Work task:
From the first line to the last, restate every record word for word, leaving out the pictures.

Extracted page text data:
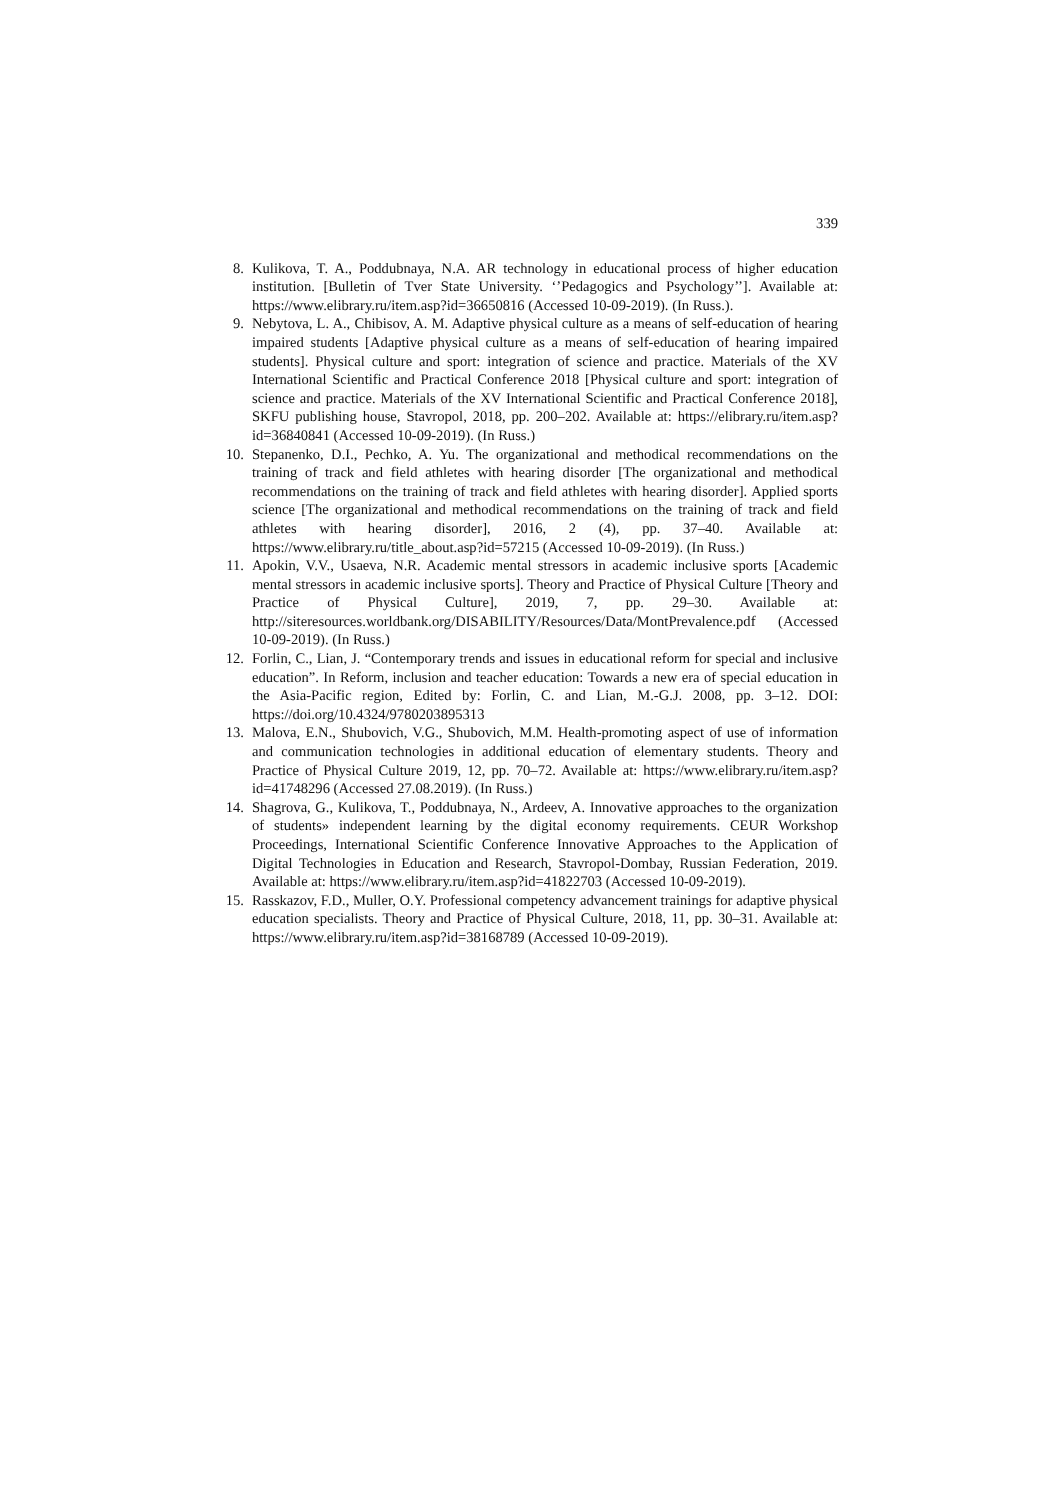339
8. Kulikova, T. A., Poddubnaya, N.A. AR technology in educational process of higher education institution. [Bulletin of Tver State University. ‘’Pedagogics and Psychology’’]. Available at: https://www.elibrary.ru/item.asp?id=36650816 (Accessed 10-09-2019). (In Russ.).
9. Nebytova, L. A., Chibisov, A. M. Adaptive physical culture as a means of self-education of hearing impaired students [Adaptive physical culture as a means of self-education of hearing impaired students]. Physical culture and sport: integration of science and practice. Materials of the XV International Scientific and Practical Conference 2018 [Physical culture and sport: integration of science and practice. Materials of the XV International Scientific and Practical Conference 2018], SKFU publishing house, Stavropol, 2018, pp. 200–202. Available at: https://elibrary.ru/item.asp?id=36840841 (Accessed 10-09-2019). (In Russ.)
10. Stepanenko, D.I., Pechko, A. Yu. The organizational and methodical recommendations on the training of track and field athletes with hearing disorder [The organizational and methodical recommendations on the training of track and field athletes with hearing disorder]. Applied sports science [The organizational and methodical recommendations on the training of track and field athletes with hearing disorder], 2016, 2 (4), pp. 37–40. Available at: https://www.elibrary.ru/title_about.asp?id=57215 (Accessed 10-09-2019). (In Russ.)
11. Apokin, V.V., Usaeva, N.R. Academic mental stressors in academic inclusive sports [Academic mental stressors in academic inclusive sports]. Theory and Practice of Physical Culture [Theory and Practice of Physical Culture], 2019, 7, pp. 29–30. Available at: http://siteresources.worldbank.org/DISABILITY/Resources/Data/MontPrevalence.pdf (Accessed 10-09-2019). (In Russ.)
12. Forlin, C., Lian, J. “Contemporary trends and issues in educational reform for special and inclusive education”. In Reform, inclusion and teacher education: Towards a new era of special education in the Asia-Pacific region, Edited by: Forlin, C. and Lian, M.-G.J. 2008, pp. 3–12. DOI: https://doi.org/10.4324/9780203895313
13. Malova, E.N., Shubovich, V.G., Shubovich, M.M. Health-promoting aspect of use of information and communication technologies in additional education of elementary students. Theory and Practice of Physical Culture 2019, 12, pp. 70–72. Available at: https://www.elibrary.ru/item.asp?id=41748296 (Accessed 27.08.2019). (In Russ.)
14. Shagrova, G., Kulikova, T., Poddubnaya, N., Ardeev, A. Innovative approaches to the organization of students» independent learning by the digital economy requirements. CEUR Workshop Proceedings, International Scientific Conference Innovative Approaches to the Application of Digital Technologies in Education and Research, Stavropol-Dombay, Russian Federation, 2019. Available at: https://www.elibrary.ru/item.asp?id=41822703 (Accessed 10-09-2019).
15. Rasskazov, F.D., Muller, O.Y. Professional competency advancement trainings for adaptive physical education specialists. Theory and Practice of Physical Culture, 2018, 11, pp. 30–31. Available at: https://www.elibrary.ru/item.asp?id=38168789 (Accessed 10-09-2019).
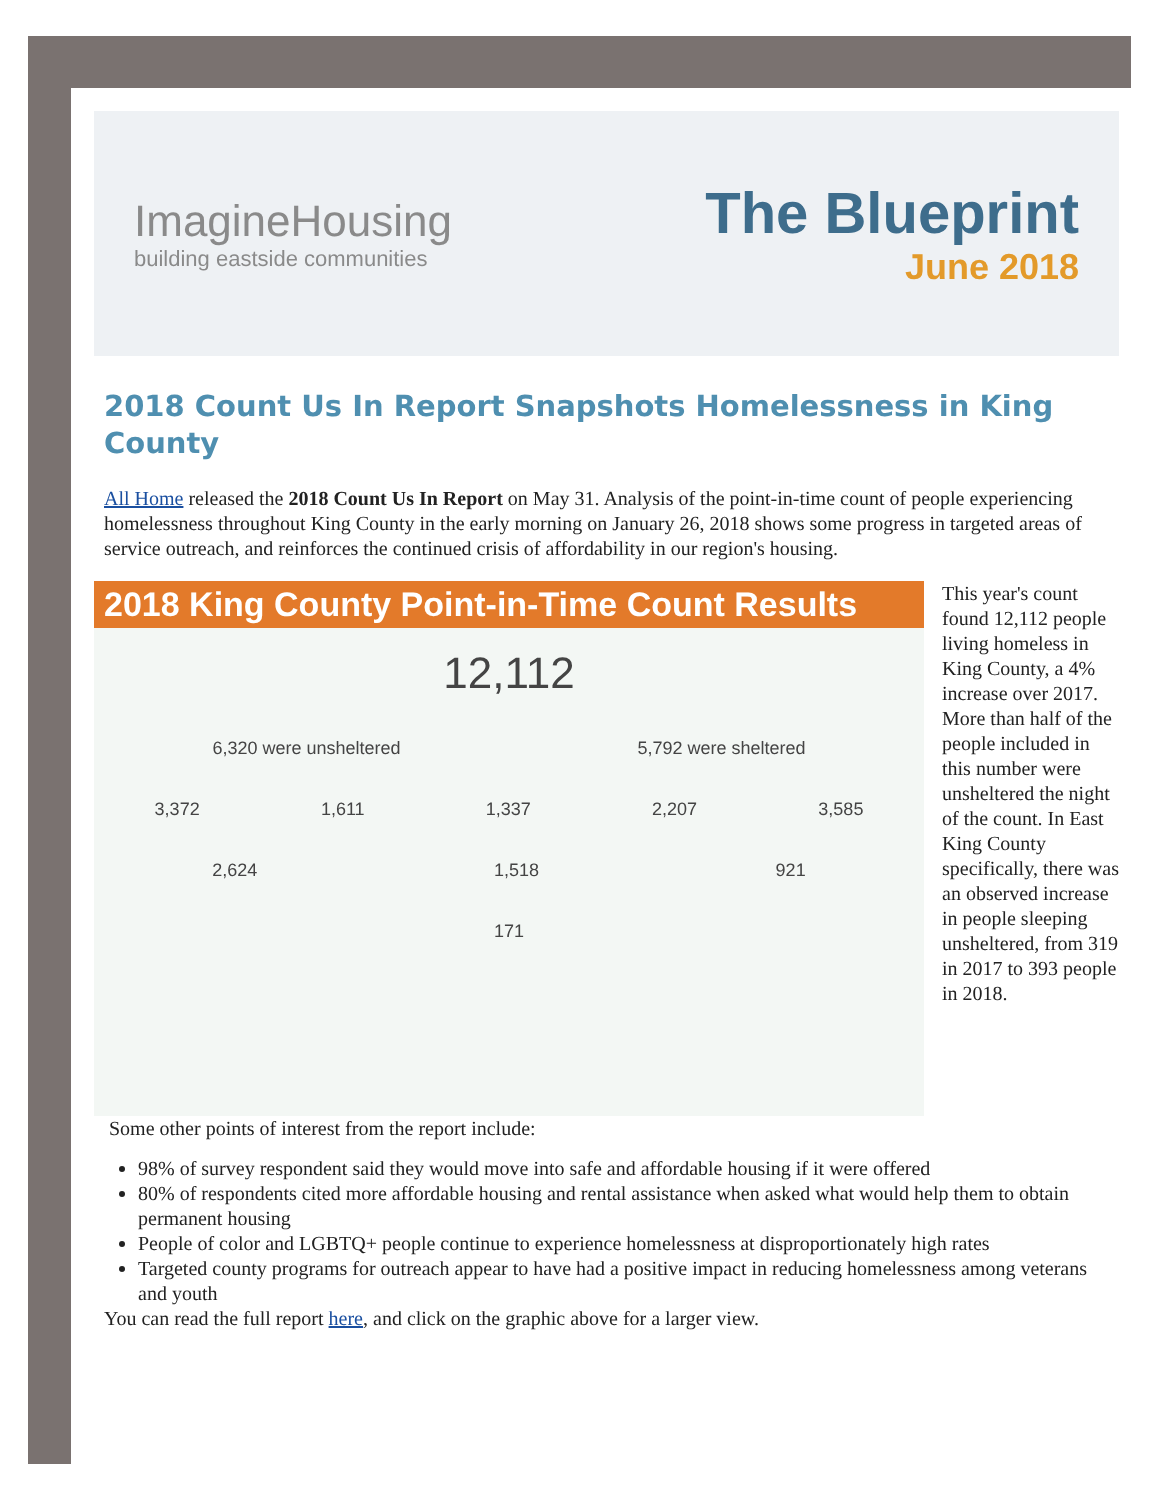ImagineHousing
building eastside communities
The Blueprint
June 2018
2018 Count Us In Report Snapshots Homelessness in King County
All Home released the 2018 Count Us In Report on May 31. Analysis of the point-in-time count of people experiencing homelessness throughout King County in the early morning on January 26, 2018 shows some progress in targeted areas of service outreach, and reinforces the continued crisis of affordability in our region's housing.
2018 King County Point-in-Time Count Results
12,112
6,320 were unsheltered 5,792 were sheltered
3,372 1,611 1,337 2,207 3,585
2,624 1,518 921
171
This year's count found 12,112 people living homeless in King County, a 4% increase over 2017. More than half of the people included in this number were unsheltered the night of the count. In East King County specifically, there was an observed increase in people sleeping unsheltered, from 319 in 2017 to 393 people in 2018.
Some other points of interest from the report include:
98% of survey respondent said they would move into safe and affordable housing if it were offered
80% of respondents cited more affordable housing and rental assistance when asked what would help them to obtain permanent housing
People of color and LGBTQ+ people continue to experience homelessness at disproportionately high rates
Targeted county programs for outreach appear to have had a positive impact in reducing homelessness among veterans and youth
You can read the full report here, and click on the graphic above for a larger view.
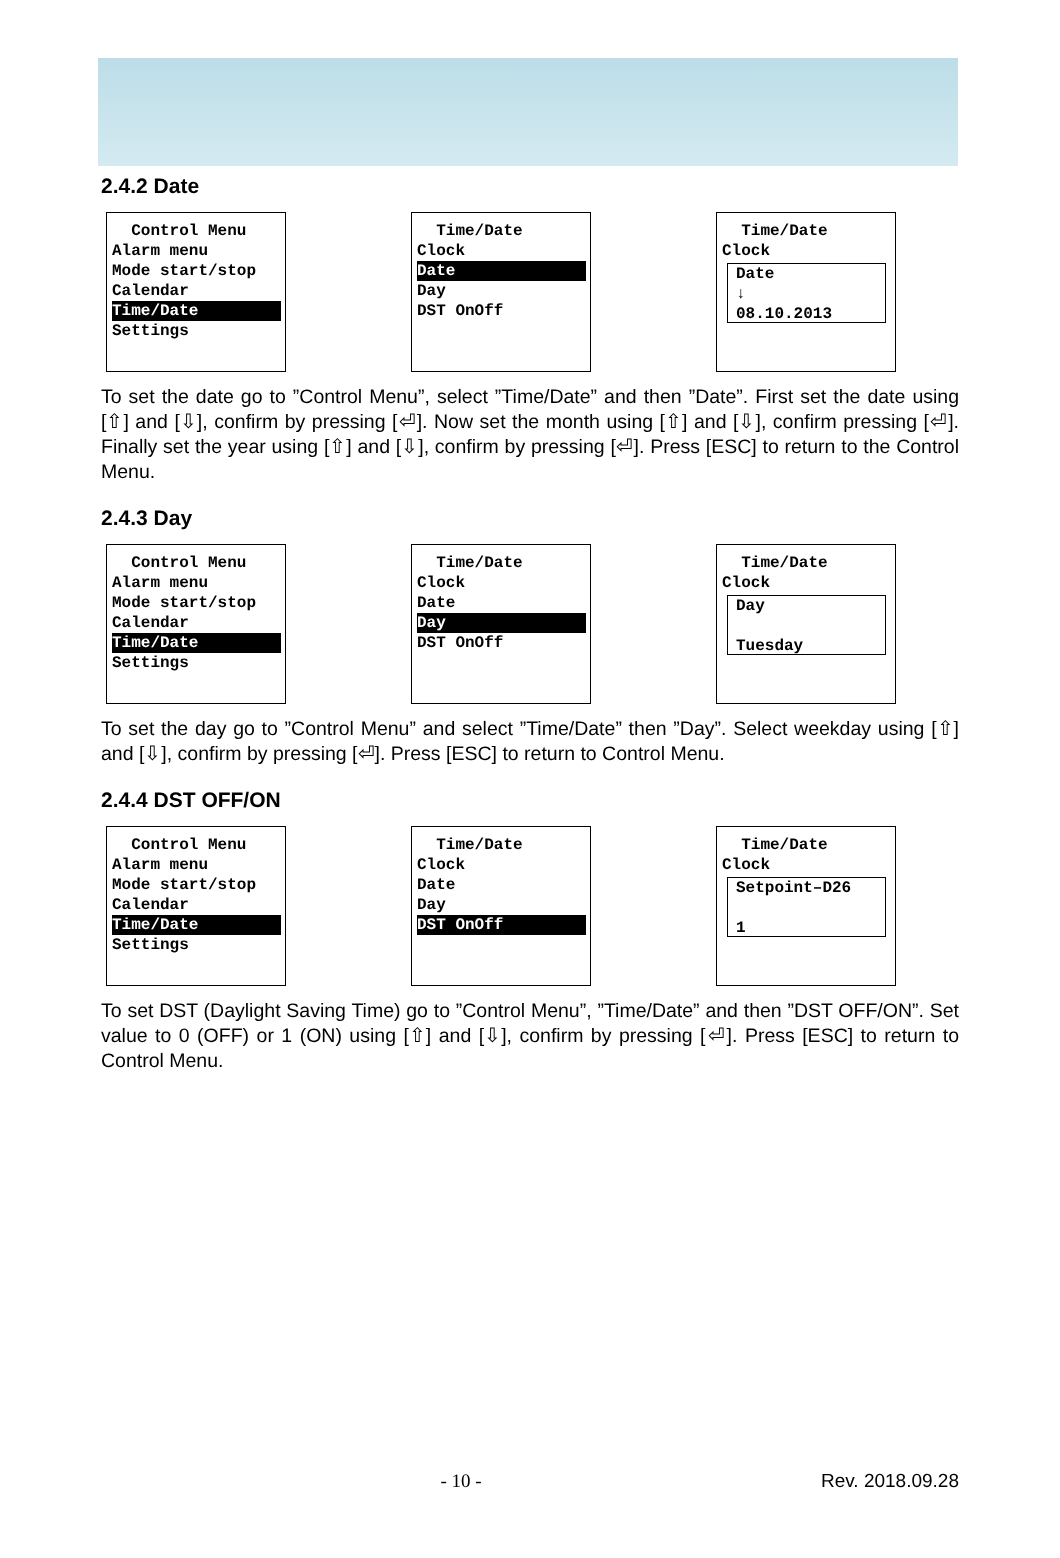2.4.2 Date
Control Menu
Alarm menu
Mode start/stop
Calendar
Time/Date
Settings
Time/Date
Clock
Date
Day
DST OnOff
Time/Date
Clock
Date
↓
08.10.2013
To set the date go to ”Control Menu”, select ”Time/Date” and then ”Date”. First set the date using [⇧] and [⇩], confirm by pressing [⏎]. Now set the month using [⇧] and [⇩], confirm pressing [⏎]. Finally set the year using [⇧] and [⇩], confirm by pressing [⏎]. Press [ESC] to return to the Control Menu.
2.4.3 Day
Control Menu
Alarm menu
Mode start/stop
Calendar
Time/Date
Settings
Time/Date
Clock
Date
Day
DST OnOff
Time/Date
Clock
Day
Tuesday
To set the day go to ”Control Menu” and select ”Time/Date” then ”Day”. Select weekday using [⇧] and [⇩], confirm by pressing [⏎]. Press [ESC] to return to Control Menu.
2.4.4 DST OFF/ON
Control Menu
Alarm menu
Mode start/stop
Calendar
Time/Date
Settings
Time/Date
Clock
Date
Day
DST OnOff
Time/Date
Clock
Setpoint–D26
1
To set DST (Daylight Saving Time) go to ”Control Menu”, ”Time/Date” and then ”DST OFF/ON”. Set value to 0 (OFF) or 1 (ON) using [⇧] and [⇩], confirm by pressing [⏎]. Press [ESC] to return to Control Menu.
- 10 - Rev. 2018.09.28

Result of this task:
339
8. Kulikova, T. A., Poddubnaya, N.A. AR technology in educational process of higher education institution. [Bulletin of Tver State University. ‘’Pedagogics and Psychology’’]. Available at: https://www.elibrary.ru/item.asp?id=36650816 (Accessed 10-09-2019). (In Russ.).
9. Nebytova, L. A., Chibisov, A. M. Adaptive physical culture as a means of self-education of hearing impaired students [Adaptive physical culture as a means of self-education of hearing impaired students]. Physical culture and sport: integration of science and practice. Materials of the XV International Scientific and Practical Conference 2018 [Physical culture and sport: integration of science and practice. Materials of the XV International Scientific and Practical Conference 2018], SKFU publishing house, Stavropol, 2018, pp. 200–202. Available at: https://elibrary.ru/item.asp?id=36840841 (Accessed 10-09-2019). (In Russ.)
10. Stepanenko, D.I., Pechko, A. Yu. The organizational and methodical recommendations on the training of track and field athletes with hearing disorder [The organizational and methodical recommendations on the training of track and field athletes with hearing disorder]. Applied sports science [The organizational and methodical recommendations on the training of track and field athletes with hearing disorder], 2016, 2 (4), pp. 37–40. Available at: https://www.elibrary.ru/title_about.asp?id=57215 (Accessed 10-09-2019). (In Russ.)
11. Apokin, V.V., Usaeva, N.R. Academic mental stressors in academic inclusive sports [Academic mental stressors in academic inclusive sports]. Theory and Practice of Physical Culture [Theory and Practice of Physical Culture], 2019, 7, pp. 29–30. Available at: http://siteresources.worldbank.org/DISABILITY/Resources/Data/MontPrevalence.pdf (Accessed 10-09-2019). (In Russ.)
12. Forlin, C., Lian, J. “Contemporary trends and issues in educational reform for special and inclusive education”. In Reform, inclusion and teacher education: Towards a new era of special education in the Asia-Pacific region, Edited by: Forlin, C. and Lian, M.-G.J. 2008, pp. 3–12. DOI: https://doi.org/10.4324/9780203895313
13. Malova, E.N., Shubovich, V.G., Shubovich, M.M. Health-promoting aspect of use of information and communication technologies in additional education of elementary students. Theory and Practice of Physical Culture 2019, 12, pp. 70–72. Available at: https://www.elibrary.ru/item.asp?id=41748296 (Accessed 27.08.2019). (In Russ.)
14. Shagrova, G., Kulikova, T., Poddubnaya, N., Ardeev, A. Innovative approaches to the organization of students» independent learning by the digital economy requirements. CEUR Workshop Proceedings, International Scientific Conference Innovative Approaches to the Application of Digital Technologies in Education and Research, Stavropol-Dombay, Russian Federation, 2019. Available at: https://www.elibrary.ru/item.asp?id=41822703 (Accessed 10-09-2019).
15. Rasskazov, F.D., Muller, O.Y. Professional competency advancement trainings for adaptive physical education specialists. Theory and Practice of Physical Culture, 2018, 11, pp. 30–31. Available at: https://www.elibrary.ru/item.asp?id=38168789 (Accessed 10-09-2019).
ImagineHousing
building eastside communities
The Blueprint
June 2018
2018 Count Us In Report Snapshots Homelessness in King County
All Home released the 2018 Count Us In Report on May 31. Analysis of the point-in-time count of people experiencing homelessness throughout King County in the early morning on January 26, 2018 shows some progress in targeted areas of service outreach, and reinforces the continued crisis of affordability in our region's housing.
2018 King County Point-in-Time Count Results
12,112
6,320 were unsheltered 5,792 were sheltered
3,372 1,611 1,337 2,207 3,585
2,624 1,518 921
171
This year's count found 12,112 people living homeless in King County, a 4% increase over 2017. More than half of the people included in this number were unsheltered the night of the count. In East King County specifically, there was an observed increase in people sleeping unsheltered, from 319 in 2017 to 393 people in 2018.
Some other points of interest from the report include:
98% of survey respondent said they would move into safe and affordable housing if it were offered
80% of respondents cited more affordable housing and rental assistance when asked what would help them to obtain permanent housing
People of color and LGBTQ+ people continue to experience homelessness at disproportionately high rates
Targeted county programs for outreach appear to have had a positive impact in reducing homelessness among veterans and youth
You can read the full report here, and click on the graphic above for a larger view.
2.4.2 Date
Control Menu
Alarm menu
Mode start/stop
Calendar
Time/Date
Settings
Time/Date
Clock
Date
Day
DST OnOff
Time/Date
Clock
Date
↓
08.10.2013
To set the date go to ”Control Menu”, select ”Time/Date” and then ”Date”. First set the date using [⇧] and [⇩], confirm by pressing [⏎]. Now set the month using [⇧] and [⇩], confirm pressing [⏎]. Finally set the year using [⇧] and [⇩], confirm by pressing [⏎]. Press [ESC] to return to the Control Menu.
2.4.3 Day
Control Menu
Alarm menu
Mode start/stop
Calendar
Time/Date
Settings
Time/Date
Clock
Date
Day
DST OnOff
Time/Date
Clock
Day
Tuesday
To set the day go to ”Control Menu” and select ”Time/Date” then ”Day”. Select weekday using [⇧] and [⇩], confirm by pressing [⏎]. Press [ESC] to return to Control Menu.
2.4.4 DST OFF/ON
Control Menu
Alarm menu
Mode start/stop
Calendar
Time/Date
Settings
Time/Date
Clock
Date
Day
DST OnOff
Time/Date
Clock
Setpoint–D26
1
To set DST (Daylight Saving Time) go to ”Control Menu”, ”Time/Date” and then ”DST OFF/ON”. Set value to 0 (OFF) or 1 (ON) using [⇧] and [⇩], confirm by pressing [⏎]. Press [ESC] to return to Control Menu.
- 10 - Rev. 2018.09.28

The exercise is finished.